Task to carry out
Select every line in the entries below that contains the word "Transcribe", and copy each one out in full.

_____

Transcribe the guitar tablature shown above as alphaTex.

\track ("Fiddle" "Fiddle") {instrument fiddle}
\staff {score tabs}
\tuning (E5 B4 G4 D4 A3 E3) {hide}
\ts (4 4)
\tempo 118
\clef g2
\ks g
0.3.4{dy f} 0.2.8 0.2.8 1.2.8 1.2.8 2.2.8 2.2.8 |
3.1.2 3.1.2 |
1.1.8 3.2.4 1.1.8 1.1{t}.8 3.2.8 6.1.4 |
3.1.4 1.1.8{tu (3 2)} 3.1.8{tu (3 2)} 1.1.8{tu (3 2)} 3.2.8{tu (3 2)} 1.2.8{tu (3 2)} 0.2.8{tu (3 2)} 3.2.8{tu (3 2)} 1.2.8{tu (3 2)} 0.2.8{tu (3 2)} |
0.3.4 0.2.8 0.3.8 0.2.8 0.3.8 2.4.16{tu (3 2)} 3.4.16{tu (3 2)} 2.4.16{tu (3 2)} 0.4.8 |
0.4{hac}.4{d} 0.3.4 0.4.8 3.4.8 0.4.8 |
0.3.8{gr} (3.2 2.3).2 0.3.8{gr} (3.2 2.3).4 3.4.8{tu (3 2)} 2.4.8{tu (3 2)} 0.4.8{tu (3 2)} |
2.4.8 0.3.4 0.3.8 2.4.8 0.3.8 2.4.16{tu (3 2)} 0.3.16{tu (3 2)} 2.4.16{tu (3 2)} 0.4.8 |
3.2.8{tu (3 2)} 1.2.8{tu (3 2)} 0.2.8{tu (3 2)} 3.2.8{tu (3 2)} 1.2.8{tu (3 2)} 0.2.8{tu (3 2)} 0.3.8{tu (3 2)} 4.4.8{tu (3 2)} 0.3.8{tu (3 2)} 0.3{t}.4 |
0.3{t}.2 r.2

_____

Result for this task
Transcribe the guitar tablature shown above as alphaTex.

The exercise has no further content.